People who can play musical instruments simply bring their own aura in life! However, it is really hard to learn an instrument, how many people have been caught in the dead cycle from getting started to giving up. But can’t you play an instrument, can’t you really play good music? Recently, MIT, in conjunction with the Watson Artificial Intelligence Laboratory (MIT-IBM Watson AI Lab), has developed an AI model, Foley Music, that perfectly restores the soundtrack to the music based on the playing gestures!
And is not regardless of the kind of instruments, violin, piano, Yukri, guitar, all can.
Just pick up the instrument, it is a professional concert! If you like different tones, you can also edit the music style, A,F, G.
The technical paper, Foley Music: Learning to Generate Music from Videos, has been included in ECCV 2020.
Next, let’s look at how the AI model restores music.
Foley Music, which plays a variety of instruments.
Just as you need to know body movements and dance styles for a dance soundtrack, the soundtrack for an instrument player also needs to know its gestures, movements, and the instrument you use.
Given a playing video, AI automatically locks in the body keys of the target object (Body Keypoints), as well as the instruments and sounds played.
Body Keys: This is done by the Visual Perception Model in the AI system. It feeds back through two indicators of body posture and gestures. The body usually extracts 25 off 2D points and the fingerlifts 21 2D points.
Instrument Sound Extraction: Using the Audio Representation Model, the researchers proposed an audio characterization form for the Musical Instrument Digital Interface ( MIDI). It is the key to Foley Music’s differentiation from other models.
For a six-second playvideo, about 500 MIDI events are typically generated, which can be easily imported into a standard music synthesizer to generate music waveforms, the researchers said.
After the information is extracted and processed, the Visual-Audio Model will consolidate all the information and transform it to produce the music that ultimately matches it.
Let’s first look at its full architecture diagram: it consists mainly of visual encoding, MIDI decoding, and MIDI waveform output.
Visual encoding: The visual information is encoded and passed to the converter MIDI decoder. Extract key coordinate points from video frames and use GCN (Graph-CNN) to capture potential representations of human dynamics over time.
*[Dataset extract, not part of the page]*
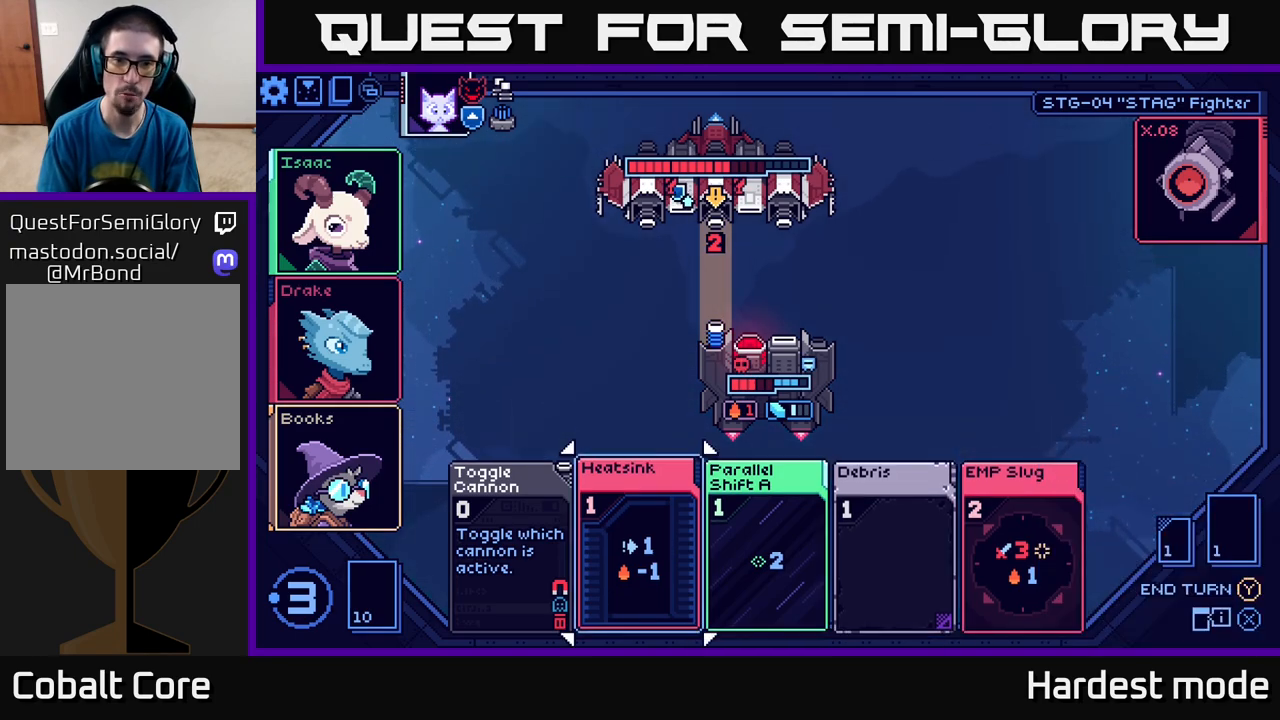
{"buttons": [], "left_stick": "right", "right_stick": "center", "events": [[117, "left_stick", "center"], [350, "left_stick", "right"]]}
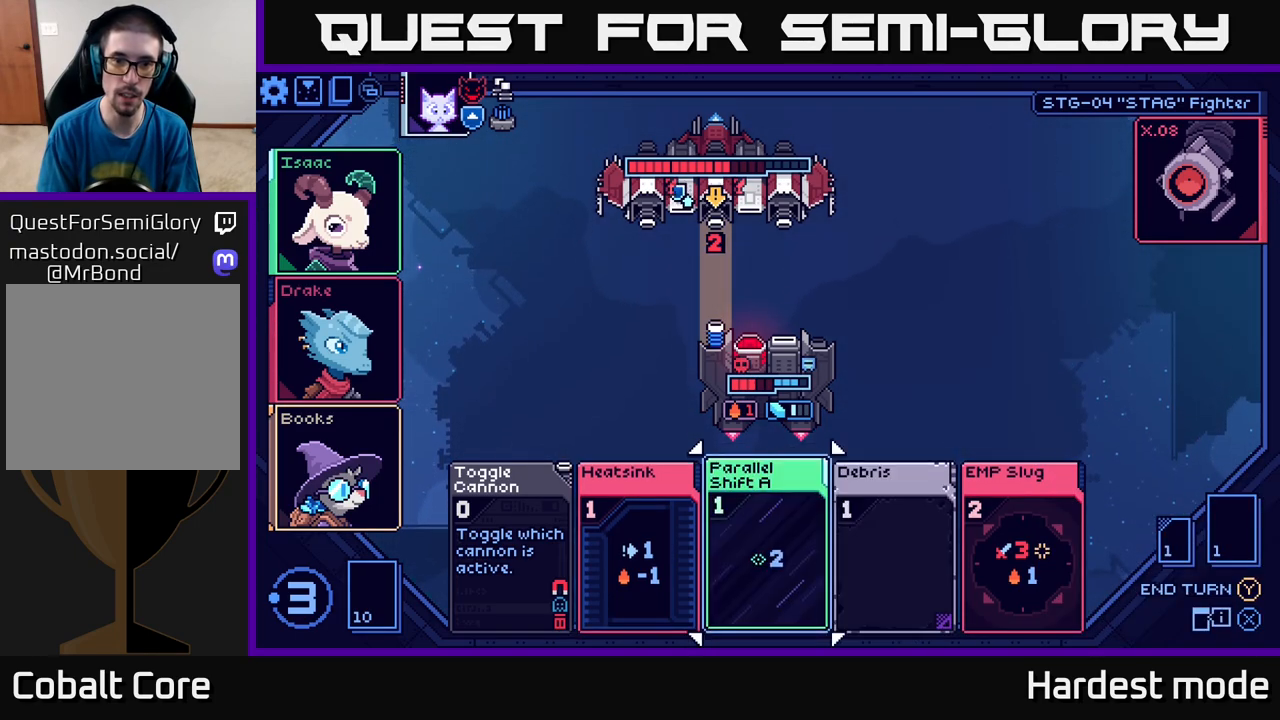
{"buttons": [], "left_stick": "right", "right_stick": "center", "events": [[50, "left_stick", "center"], [167, "left_stick", "left"], [333, "left_stick", "center"], [417, "left_stick", "right"]]}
MIDI decoder: Models the correlation between human attitude characteristics and MIDI events with Graph-Transfomers. Transfomers is a self-regression-generated model based on codecs, primarily for machine translation. Here, it can accurately predict the sequence of MIDI events based on human characteristics.
MIDI output: The MIDI event is converted to the final waveform using a standard audio synthesizer.
The results of the experiment.
Researchers have confirmed that Foley Music is far superior to other existing models. In the comparative experiment, they trained Foley Music using three data sets and selected the 9 medium instruments for comparison with other GAN-based, SampleRNN and WaveNet models.
The data set, AtinPiano, MUSIC and URMP, covered approximately 1,000 high-quality music performance videos in more than 11 categories. The instruments are organ, bass, bassong tube, cello, guitar, piano, grand, Hawaiian quartet and violin, all of which are video length 6 seconds. The following are the results of the quantitative assessment:
As you can see, the Foley Music model has a highest predictive performance of 72% on bass instruments, while other models are up to 8%.
In addition, the results are more pronounced from the following four indicators:
Correctness: The relevance of the resulting song to the video content.
Noise: Music noise is minimal.
Sync: Songs are most consistent with video content in time.
Yellow is the Foley Music model, which outperforms other models on all indicators, with the highest of 0.6 on the three indicators of correctness, noise and synchronicity, and less than 0.4 for the other, and 9 instruments.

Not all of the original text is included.